Task inputs:
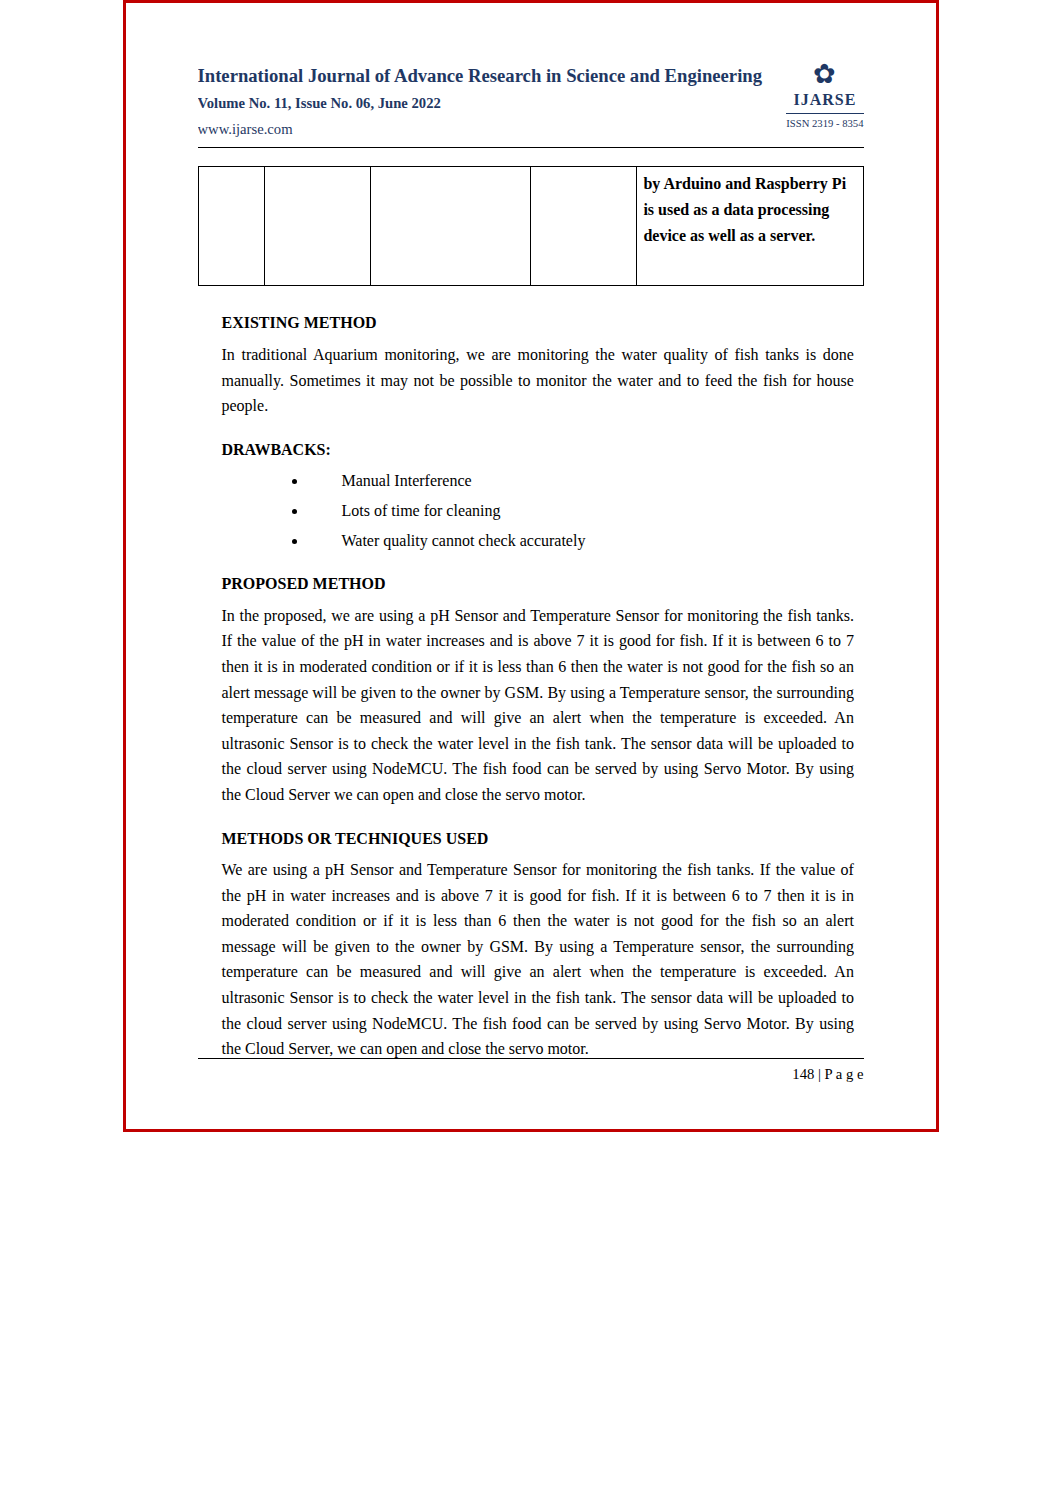International Journal of Advance Research in Science and Engineering
Volume No. 11, Issue No. 06, June 2022
www.ijarse.com
✿
IJARSE
ISSN 2319 - 8354
| | | | | by Arduino and Raspberry Pi is used as a data processing device as well as a server. |
EXISTING METHOD
In traditional Aquarium monitoring, we are monitoring the water quality of fish tanks is done manually. Sometimes it may not be possible to monitor the water and to feed the fish for house people.
DRAWBACKS:
Manual Interference
Lots of time for cleaning
Water quality cannot check accurately
PROPOSED METHOD
In the proposed, we are using a pH Sensor and Temperature Sensor for monitoring the fish tanks. If the value of the pH in water increases and is above 7 it is good for fish. If it is between 6 to 7 then it is in moderated condition or if it is less than 6 then the water is not good for the fish so an alert message will be given to the owner by GSM. By using a Temperature sensor, the surrounding temperature can be measured and will give an alert when the temperature is exceeded. An ultrasonic Sensor is to check the water level in the fish tank. The sensor data will be uploaded to the cloud server using NodeMCU. The fish food can be served by using Servo Motor. By using the Cloud Server we can open and close the servo motor.
METHODS OR TECHNIQUES USED
We are using a pH Sensor and Temperature Sensor for monitoring the fish tanks. If the value of the pH in water increases and is above 7 it is good for fish. If it is between 6 to 7 then it is in moderated condition or if it is less than 6 then the water is not good for the fish so an alert message will be given to the owner by GSM. By using a Temperature sensor, the surrounding temperature can be measured and will give an alert when the temperature is exceeded. An ultrasonic Sensor is to check the water level in the fish tank. The sensor data will be uploaded to the cloud server using NodeMCU. The fish food can be served by using Servo Motor. By using the Cloud Server, we can open and close the servo motor.
148 | P a g e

About this task:
Filter the entries down to the lines containing "quality". Copy each of those lines.

Solution to the problem:
In traditional Aquarium monitoring, we are monitoring the water quality of fish tanks is done manually. Sometimes it may not be possible to monitor the water and to feed the fish for house people.
Water quality cannot check accurately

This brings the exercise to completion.